Anyone can paint a picture of dystopia. LaPierre and the NRA work to realize it.
When government tries to erect barriers between the homicidal and the rest of us, the NRA steps in to resist. California law empowers authorities to remove guns from the homes of felons and others who are legally barred from purchasing them. An NRA representative, speaking on an NRA News show, described that measure as a "campaign of shame against gun owners."

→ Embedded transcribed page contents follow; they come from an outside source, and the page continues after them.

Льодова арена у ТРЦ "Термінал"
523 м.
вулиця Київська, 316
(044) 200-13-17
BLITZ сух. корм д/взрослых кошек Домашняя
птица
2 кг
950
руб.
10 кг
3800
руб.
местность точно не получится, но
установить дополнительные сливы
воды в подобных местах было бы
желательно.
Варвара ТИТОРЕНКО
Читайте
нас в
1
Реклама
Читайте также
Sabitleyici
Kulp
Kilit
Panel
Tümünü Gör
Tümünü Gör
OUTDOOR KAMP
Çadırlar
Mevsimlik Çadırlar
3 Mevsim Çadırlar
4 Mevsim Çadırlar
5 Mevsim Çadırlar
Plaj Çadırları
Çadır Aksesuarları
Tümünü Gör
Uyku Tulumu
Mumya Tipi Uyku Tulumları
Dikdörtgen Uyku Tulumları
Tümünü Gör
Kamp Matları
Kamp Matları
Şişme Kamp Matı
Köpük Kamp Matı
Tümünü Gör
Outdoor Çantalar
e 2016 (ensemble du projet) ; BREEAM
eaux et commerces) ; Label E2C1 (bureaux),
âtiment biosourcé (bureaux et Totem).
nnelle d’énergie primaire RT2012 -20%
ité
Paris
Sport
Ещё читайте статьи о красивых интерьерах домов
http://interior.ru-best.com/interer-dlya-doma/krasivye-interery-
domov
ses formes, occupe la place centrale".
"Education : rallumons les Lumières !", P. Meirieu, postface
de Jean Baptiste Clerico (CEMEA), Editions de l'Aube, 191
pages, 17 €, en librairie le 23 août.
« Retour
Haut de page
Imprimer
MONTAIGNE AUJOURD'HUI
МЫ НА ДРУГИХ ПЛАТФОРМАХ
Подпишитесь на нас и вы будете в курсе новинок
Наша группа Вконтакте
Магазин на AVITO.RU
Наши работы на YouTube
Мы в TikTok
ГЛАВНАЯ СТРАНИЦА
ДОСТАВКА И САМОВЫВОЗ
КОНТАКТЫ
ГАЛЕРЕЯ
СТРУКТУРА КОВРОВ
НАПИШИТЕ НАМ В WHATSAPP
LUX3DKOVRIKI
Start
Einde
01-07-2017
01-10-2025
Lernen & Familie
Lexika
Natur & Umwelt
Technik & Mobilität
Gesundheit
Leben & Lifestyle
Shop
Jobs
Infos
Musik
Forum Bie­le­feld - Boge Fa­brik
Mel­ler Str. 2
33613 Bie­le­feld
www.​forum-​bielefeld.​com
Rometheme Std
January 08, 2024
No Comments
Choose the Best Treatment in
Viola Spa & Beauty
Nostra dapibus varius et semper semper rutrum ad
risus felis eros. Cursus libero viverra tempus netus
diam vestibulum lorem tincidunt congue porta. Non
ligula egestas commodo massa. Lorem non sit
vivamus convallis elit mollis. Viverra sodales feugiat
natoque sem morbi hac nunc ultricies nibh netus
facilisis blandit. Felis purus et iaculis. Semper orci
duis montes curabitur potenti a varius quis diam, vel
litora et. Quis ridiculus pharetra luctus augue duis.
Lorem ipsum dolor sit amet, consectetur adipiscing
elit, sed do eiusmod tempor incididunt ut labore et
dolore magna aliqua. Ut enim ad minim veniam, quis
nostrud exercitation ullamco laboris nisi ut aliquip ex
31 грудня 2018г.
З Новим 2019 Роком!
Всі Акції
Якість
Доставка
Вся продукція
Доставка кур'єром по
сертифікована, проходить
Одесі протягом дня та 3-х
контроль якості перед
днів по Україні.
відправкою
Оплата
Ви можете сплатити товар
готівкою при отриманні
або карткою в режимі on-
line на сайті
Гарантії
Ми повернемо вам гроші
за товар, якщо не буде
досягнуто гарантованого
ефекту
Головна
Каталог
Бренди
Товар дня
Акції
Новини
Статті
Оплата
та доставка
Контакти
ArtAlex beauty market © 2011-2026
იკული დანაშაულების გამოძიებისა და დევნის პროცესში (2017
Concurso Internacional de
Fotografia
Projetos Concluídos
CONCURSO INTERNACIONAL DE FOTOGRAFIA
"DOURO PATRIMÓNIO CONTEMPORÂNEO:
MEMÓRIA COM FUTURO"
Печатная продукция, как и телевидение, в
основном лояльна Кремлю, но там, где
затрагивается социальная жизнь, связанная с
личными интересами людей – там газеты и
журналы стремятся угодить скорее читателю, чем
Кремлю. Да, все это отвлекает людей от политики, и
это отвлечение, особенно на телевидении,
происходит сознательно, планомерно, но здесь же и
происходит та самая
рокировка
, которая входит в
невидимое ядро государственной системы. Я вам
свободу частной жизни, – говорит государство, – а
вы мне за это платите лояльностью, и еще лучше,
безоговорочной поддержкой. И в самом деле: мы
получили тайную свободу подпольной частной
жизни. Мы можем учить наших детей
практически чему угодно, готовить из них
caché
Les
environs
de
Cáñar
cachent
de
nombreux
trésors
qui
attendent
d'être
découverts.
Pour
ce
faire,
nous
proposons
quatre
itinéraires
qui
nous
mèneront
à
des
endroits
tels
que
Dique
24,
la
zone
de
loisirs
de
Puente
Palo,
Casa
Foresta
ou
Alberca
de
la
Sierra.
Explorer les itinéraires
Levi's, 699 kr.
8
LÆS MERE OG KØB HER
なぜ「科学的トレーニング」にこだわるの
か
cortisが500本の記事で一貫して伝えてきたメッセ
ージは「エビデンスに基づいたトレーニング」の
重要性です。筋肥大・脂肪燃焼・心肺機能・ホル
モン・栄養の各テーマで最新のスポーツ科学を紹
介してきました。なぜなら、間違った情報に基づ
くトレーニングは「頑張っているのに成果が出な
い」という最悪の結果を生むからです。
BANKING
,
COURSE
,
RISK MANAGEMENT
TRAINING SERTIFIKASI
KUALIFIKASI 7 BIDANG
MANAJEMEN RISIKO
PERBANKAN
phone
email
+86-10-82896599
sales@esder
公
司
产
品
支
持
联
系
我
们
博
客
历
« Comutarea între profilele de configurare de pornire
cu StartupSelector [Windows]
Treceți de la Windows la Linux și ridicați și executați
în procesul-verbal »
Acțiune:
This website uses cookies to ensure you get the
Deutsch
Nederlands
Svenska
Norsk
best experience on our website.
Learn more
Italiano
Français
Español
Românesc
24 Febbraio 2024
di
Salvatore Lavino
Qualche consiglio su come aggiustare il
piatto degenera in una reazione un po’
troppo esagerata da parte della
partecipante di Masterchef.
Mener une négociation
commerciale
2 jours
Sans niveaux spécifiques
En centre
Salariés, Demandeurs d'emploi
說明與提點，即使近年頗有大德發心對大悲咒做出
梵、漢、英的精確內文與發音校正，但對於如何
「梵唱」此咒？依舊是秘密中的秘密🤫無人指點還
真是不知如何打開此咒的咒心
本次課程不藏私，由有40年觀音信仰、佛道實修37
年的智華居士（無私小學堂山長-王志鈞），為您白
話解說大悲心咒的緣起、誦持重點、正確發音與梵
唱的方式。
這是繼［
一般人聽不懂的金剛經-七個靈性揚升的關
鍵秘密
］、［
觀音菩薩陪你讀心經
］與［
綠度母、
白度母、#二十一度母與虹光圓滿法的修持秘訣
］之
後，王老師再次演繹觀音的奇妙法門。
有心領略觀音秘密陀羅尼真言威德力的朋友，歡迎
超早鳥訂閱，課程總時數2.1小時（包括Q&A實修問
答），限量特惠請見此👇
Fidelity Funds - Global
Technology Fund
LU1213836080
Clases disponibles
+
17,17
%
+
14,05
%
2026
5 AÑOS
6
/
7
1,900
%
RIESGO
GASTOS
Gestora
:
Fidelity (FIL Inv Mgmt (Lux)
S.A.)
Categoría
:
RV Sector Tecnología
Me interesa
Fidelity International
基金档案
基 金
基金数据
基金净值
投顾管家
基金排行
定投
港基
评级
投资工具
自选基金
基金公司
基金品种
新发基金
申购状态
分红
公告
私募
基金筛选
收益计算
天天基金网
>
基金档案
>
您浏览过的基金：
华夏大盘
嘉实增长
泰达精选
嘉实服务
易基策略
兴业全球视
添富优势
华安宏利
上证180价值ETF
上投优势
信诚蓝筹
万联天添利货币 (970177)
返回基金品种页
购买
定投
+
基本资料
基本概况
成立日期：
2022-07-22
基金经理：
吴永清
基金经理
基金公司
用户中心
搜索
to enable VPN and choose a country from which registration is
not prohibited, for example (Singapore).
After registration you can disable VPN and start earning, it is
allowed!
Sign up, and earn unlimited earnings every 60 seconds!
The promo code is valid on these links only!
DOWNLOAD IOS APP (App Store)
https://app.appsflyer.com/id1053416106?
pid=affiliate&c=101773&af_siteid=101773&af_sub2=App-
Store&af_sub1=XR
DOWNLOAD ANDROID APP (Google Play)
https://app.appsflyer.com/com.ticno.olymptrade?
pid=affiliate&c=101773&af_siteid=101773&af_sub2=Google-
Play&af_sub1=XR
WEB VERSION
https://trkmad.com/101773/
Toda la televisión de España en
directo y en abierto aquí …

A recent proposal in Washington ("trial balloon" may be a more apt description) calls for screening Social Security recipients -- some of whom are officially deemed not competent to manage their own affairs. It would add the names of the mentally incompetent to the federal background-check database, an idea that generated a ferocious response from the NRA, which called it "the largest gun grab in American history."
From the NRA website:
Are you a prohibited person? A new, unconstitutional Social Security Administration program will add over 4 million Americans to the prohibited persons list without due process. Contact your lawmakers today. Ask if you're one of the 4 million.Notice how a vague proposal of uncertain prospects has been transformed, through the magic of dishonesty, into an unconstitutional fait accompli.
The NRA likewise fights to the death to retain loopholes that allow criminals and others to avoid background checks on gun purchases. Dylann Roof, the avowed racist who allegedly killed nine in a South Carolina church in June, exploited a loophole to obtain a firearm when his federal background check for a gun purchase was not rendered in the legally required three days. The sale should have been prohibited because of Roof's previous admission of drug possession, but a clerical error and a law that values convenient shopping over inhibiting violence enabled him to walk away armed and dangerous.
On its website, the NRA calls the loophole "necessary," in part because "it preserves a critical aspect of America's constitutional system, the due process principle that the government cannot arbitrarily deprive a person of his or her rights without making its case against that person." (The headline of the NRA post cites Michael Bloomberg -- the founder and majority owner of Bloomberg LP, the parent of Bloomberg News -- who supports an organization that works to combat gun violence.) Of course, Roof also had the option to visit an online marketplace or gun show where, due to the exertions of the NRA and its allies, no background check is required.
Yet despite all its success, the NRA cannot keep the monsters away.
For nearly seven years now, the president has forced his transformation down America's throat, and our nation is choking on it. As he prepares to leave office, and leave his final legacy, there's no telling how far President Obama will go to dismantle our freedoms and reshape America into an America that you and I will not even recognize.Paranoia and rage must be nurtured and stoked, and ex-presidents make poor bogeymen. Which is why LaPierre has gotten a jump on his presidential transition. "Hillary Rodham Clinton will bring a permanent darkness of deceit," LaPierre warned at this year's NRA convention.
For Houser, darkness had already descended. "They are now in control of spending and the printing of money," he is reported to have written online, in a paragraph citing welfare benefits and affirmative action. America had become a "filth farm," he declared. When a man has his finger on the trigger of an apocalypse, somebody's bound to get shot.